§ ARBEITSAUFTRAG A
Auf welches Thema wurde laut dem Text über die Funktionen des Geldes der frühere Vorschlag für den privaten Sektor verengt?
§ ARBEITSAUFTRAG B
Führe den Text über die Funktionen des Geldes im Anschluss an die Frage „wieso?“ fort.

═══ LESETEXT ═══

Da wir dies nun erkannt haben, wird es Zeit, darüber nachzudenken, wie wir
die Funktion(en) des Geldes anders und zeitgemäßer organisieren können. Für
den privaten Sektor habe ich bereits einen Vorschlag gemacht, der leider auf
das Thema "Freikarten" verengt wurde - aber vielleicht hat der eine oder
andere doch den Grundgedanken nachvollziehen können.
Nun also die Erweiterung auf die Fragestellung: Brauchen staatlicher und
privater Sektor notwendigerweise das selbe Geld?
Wir sind uns hoffentlich alle einig, dass der staatliche Sektor ganz anders
funktioniert als der private, dennoch scheint es ein Dogma zu sein, dass der
Staat die "Produktion" seiner Güter zwingend so organisieren muss, wie die
Privatwirtschaft - wieso?

═══ DATENSATZAUSZUG ═══

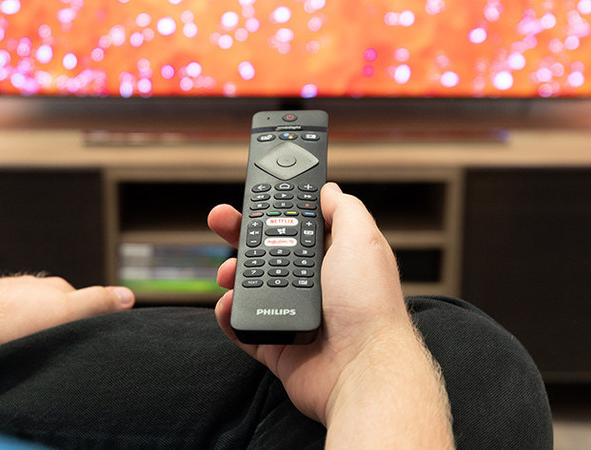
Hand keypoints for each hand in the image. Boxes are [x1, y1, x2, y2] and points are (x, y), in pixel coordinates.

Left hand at [0, 275, 134, 385]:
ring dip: (30, 327)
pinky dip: (7, 330)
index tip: (84, 339)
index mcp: (56, 286)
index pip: (82, 302)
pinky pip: (4, 319)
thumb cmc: (11, 320)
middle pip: (54, 306)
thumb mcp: (65, 313)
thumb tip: (130, 295)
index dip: (87, 321)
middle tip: (54, 346)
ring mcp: (6, 292)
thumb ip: (97, 303)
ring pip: (27, 312)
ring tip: (26, 346)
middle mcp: (32, 285)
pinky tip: (2, 342)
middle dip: (57, 324)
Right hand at [208, 183, 453, 446]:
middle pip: (268, 252)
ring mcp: (293, 316)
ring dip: (234, 274)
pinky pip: (243, 326)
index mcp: (334, 258)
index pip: (298, 226)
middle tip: (221, 220)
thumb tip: (329, 190)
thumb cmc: (369, 306)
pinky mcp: (277, 345)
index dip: (275, 209)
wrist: (362, 369)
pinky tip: (229, 304)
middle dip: (242, 234)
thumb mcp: (362, 240)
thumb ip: (345, 209)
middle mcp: (315, 286)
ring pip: (251, 287)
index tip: (253, 196)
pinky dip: (230, 315)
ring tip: (229, 272)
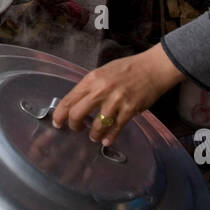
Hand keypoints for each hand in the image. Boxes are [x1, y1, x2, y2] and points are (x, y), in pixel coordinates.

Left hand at [52, 43, 183, 146]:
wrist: (152, 68)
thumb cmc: (127, 69)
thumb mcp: (102, 72)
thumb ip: (90, 87)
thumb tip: (77, 103)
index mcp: (91, 79)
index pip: (69, 99)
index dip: (59, 114)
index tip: (57, 123)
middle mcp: (101, 90)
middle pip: (77, 114)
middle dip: (74, 126)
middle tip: (77, 129)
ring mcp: (116, 101)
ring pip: (97, 125)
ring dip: (93, 134)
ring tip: (94, 136)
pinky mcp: (129, 110)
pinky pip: (116, 128)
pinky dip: (109, 137)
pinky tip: (106, 140)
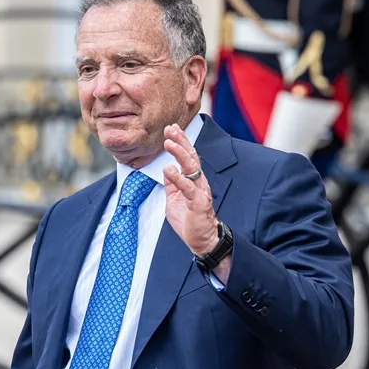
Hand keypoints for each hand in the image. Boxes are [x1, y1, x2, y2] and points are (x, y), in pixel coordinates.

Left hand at [162, 123, 219, 255]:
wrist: (201, 240)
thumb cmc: (189, 219)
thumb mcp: (174, 198)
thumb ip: (172, 183)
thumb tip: (166, 169)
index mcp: (193, 180)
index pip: (187, 156)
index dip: (181, 141)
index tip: (171, 128)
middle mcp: (199, 182)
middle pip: (190, 156)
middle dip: (181, 141)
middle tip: (170, 128)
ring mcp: (200, 191)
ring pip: (191, 167)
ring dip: (179, 153)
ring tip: (168, 143)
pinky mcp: (198, 203)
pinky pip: (188, 188)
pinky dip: (178, 178)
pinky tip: (169, 169)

═══

§ ERWARTETE AUSGABE A
Auf das Thema „Freikarten“.

§ ERWARTETE AUSGABE B
Das führt zu allen möglichen (unnötigen) Diskussionen darüber, wie sich
staatliches Handeln auswirken würde, wenn der Staat ein privates Unternehmen
wäre (Haushaltsführung, Defizit, Überschuldung, Staatsbankrott, Effizienz,
etc.). Viele Missverständnisse könnten ausgeräumt werden, wenn wir den
"Leistungsaustausch" im Staatssektor einfach ANDERS organisieren als in der
Privatwirtschaft. Wir sollten andere Begriffe verwenden, um den
unterschiedlichen Charakter der "Transaktionen" deutlich zu machen und vor
allem, sollten wir ein anderes Zahlungsmittel für diesen Sektor verwenden.
Für den privaten Sektor wäre nach meinem Dafürhalten ein "Gütergeld" in der
Tat am sinnvollsten, weil die meisten Menschen eben so ticken. Das Geldsystem
sollte einfach intuitiv erfassbar sein - und da die meisten Menschen über das
"Münze in Sparschwein"-Denken eben nicht hinauskommen, sollte das Geld
grundsätzlich so organisiert sein.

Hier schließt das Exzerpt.